Where are you getting your info? They do offer them in E. I see at least 4 E sizes listed as available on the web site right now, and there are probably more that a store associate could find for you.

FWIW, I could not discern a difference in fit between 11E and 11.5D on my feet. I went with 11.5D only because I liked the color on that particular pair better. YMMV.


----------



## zman1 (Jul 6, 2011)

I am an 8.5D as measured on the Brannock device and wear the same size in J&M and other dress shoes. I went down 1/2 size and purchased a size 8D on the BB LHS.


----------



## Hobson (Mar 13, 2007)

In the case of the Brooks LHS, I think it is not just a matter of the last that calls for a smaller size. I believe the lack of liner is also a factor. 

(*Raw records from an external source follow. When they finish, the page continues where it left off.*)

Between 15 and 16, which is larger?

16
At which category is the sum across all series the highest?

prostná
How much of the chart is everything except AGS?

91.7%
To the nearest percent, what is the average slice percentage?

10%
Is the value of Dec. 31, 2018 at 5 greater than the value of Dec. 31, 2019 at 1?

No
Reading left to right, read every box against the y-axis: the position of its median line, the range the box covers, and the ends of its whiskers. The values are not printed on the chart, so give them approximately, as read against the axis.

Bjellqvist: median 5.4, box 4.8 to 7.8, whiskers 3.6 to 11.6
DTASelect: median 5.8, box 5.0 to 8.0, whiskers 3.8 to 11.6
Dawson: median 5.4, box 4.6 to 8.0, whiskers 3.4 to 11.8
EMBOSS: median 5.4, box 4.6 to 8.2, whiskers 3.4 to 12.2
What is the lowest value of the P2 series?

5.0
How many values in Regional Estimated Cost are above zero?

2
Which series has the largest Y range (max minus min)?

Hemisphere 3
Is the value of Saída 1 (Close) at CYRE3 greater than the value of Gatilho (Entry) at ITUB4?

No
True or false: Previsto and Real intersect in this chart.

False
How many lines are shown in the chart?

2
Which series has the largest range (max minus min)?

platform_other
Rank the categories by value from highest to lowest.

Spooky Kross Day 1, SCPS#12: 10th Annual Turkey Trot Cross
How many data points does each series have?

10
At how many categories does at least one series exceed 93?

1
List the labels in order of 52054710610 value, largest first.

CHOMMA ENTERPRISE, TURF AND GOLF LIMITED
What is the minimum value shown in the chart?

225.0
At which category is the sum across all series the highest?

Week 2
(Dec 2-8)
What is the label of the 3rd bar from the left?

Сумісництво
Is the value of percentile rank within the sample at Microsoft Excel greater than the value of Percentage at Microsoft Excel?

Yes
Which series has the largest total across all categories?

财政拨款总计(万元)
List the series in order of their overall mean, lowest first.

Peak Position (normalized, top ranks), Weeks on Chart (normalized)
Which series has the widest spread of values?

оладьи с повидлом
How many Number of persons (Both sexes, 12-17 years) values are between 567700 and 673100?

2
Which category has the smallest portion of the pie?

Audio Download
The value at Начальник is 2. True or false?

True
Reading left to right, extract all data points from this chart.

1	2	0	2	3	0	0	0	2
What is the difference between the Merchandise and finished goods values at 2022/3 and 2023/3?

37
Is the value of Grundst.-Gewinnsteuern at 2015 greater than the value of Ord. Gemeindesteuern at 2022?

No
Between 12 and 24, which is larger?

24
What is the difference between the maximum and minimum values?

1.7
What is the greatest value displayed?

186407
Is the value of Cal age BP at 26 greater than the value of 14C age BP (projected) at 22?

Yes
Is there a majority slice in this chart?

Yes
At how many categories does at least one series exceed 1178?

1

I love the fact that I started this thread years ago, and have no recollection of doing so.


----------



## Anon 18th Cent. (Oct 27, 2008)

I go down a full size from my regular tie-shoe size. Three reasons: the Van last is very roomy, the lack of a lining makes the shoe even roomier and conform very well, and the last thing I want is a loafer slipping around on my foot.

I prefer no lining; I want some PTB's like that too. Didn't Leather Soul have some? But I want the Brooks style with metal eyelets, no welt, and M58 last.


----------



## Bandit44 (Oct 1, 2010)

Bucksfan said:


> Did you end up sizing down 1/2, as is the typical recommendation (i.e. the same size one wears for Barrie / Trubalance lasted Aldens)?


No, I tried the 1/2 size down but wound up wearing my true size. Don't own any Barrie lasted Aldens, so I don't have a way to compare the fit. For a brief time, I owned a pair of full strap pennies on the Aberdeen and found the toe box too tight.


----------